Jim Kimo West: Playing with Al is great fun and quite musically challenging as well. We cover a multitude of styles from polka to dubstep! It is a thrill to play for big crowds and to exercise my rock and roll chops, to travel to new and exciting places and meet lot’s of people. Besides all that, Al is a very nice guy and a joy to work for.

Yes, I play on all the records. On the first two records, our then- producer, Ric Derringer played most of the solos but it’s been all me since then. Besides guitar I also do a lot of the MIDI and synth production and programming on the CD’s - something I have learned to do from many years working as a composer for film and TV and doing record production.

mwe3: I know Guitar Stories just came out but, have you had any time yet to consider what directions you might be wanting to go in next as far as writing and recording and future concerts in 2016?

Jim Kimo West: I have a few projects in the works.
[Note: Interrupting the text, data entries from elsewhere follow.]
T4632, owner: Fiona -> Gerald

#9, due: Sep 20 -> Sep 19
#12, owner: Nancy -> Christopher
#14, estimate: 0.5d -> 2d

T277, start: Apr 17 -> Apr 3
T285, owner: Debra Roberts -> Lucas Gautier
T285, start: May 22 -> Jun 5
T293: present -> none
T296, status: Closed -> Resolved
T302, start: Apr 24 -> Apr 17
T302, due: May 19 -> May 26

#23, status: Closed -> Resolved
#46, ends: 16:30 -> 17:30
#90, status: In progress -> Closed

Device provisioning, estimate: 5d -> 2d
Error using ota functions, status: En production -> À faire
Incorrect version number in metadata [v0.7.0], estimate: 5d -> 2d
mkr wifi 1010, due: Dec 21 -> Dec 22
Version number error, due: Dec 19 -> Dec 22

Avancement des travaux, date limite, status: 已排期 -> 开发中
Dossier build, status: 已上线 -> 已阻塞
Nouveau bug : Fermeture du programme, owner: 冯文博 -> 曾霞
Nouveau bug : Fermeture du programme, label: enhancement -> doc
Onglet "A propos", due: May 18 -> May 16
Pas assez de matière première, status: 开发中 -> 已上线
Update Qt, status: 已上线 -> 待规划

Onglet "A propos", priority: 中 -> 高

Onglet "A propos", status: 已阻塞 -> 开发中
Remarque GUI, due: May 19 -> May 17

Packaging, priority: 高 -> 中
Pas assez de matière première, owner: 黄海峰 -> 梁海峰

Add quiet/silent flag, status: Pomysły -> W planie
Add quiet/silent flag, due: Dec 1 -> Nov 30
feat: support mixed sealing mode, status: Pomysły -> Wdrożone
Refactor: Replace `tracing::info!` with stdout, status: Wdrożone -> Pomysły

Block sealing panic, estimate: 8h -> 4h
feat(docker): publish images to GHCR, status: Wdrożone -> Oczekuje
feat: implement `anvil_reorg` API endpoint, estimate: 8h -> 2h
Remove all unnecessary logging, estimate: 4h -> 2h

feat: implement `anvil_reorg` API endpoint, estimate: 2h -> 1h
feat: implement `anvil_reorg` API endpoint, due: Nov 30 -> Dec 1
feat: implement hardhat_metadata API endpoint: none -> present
One is going to be another slack key record but one with a modern ambient, almost dreamy feeling. I also have a record in the works with slack and steel guitar master, Ken Emerson, as well as a collaboration with a fantastic group of players in Singapore and India. All very exciting stuff. Then of course there will be Guitar Stories, Vol II !

On January 17 I will be playing the So Cal Slack Key Festival in Redondo Beach, California. There I will be doing some duets with Jeff Peterson, a fabulous player from Hawaii. I also will be opening for Muriel Anderson at Ruth B. Shannon Center at Whittier College on January 20. I plan to do a series of shows with Ken Emerson in March then head to Hawaii in May for some gigs. Beginning mid-June I will be back on the Mandatory World Tour with “Weird Al” again.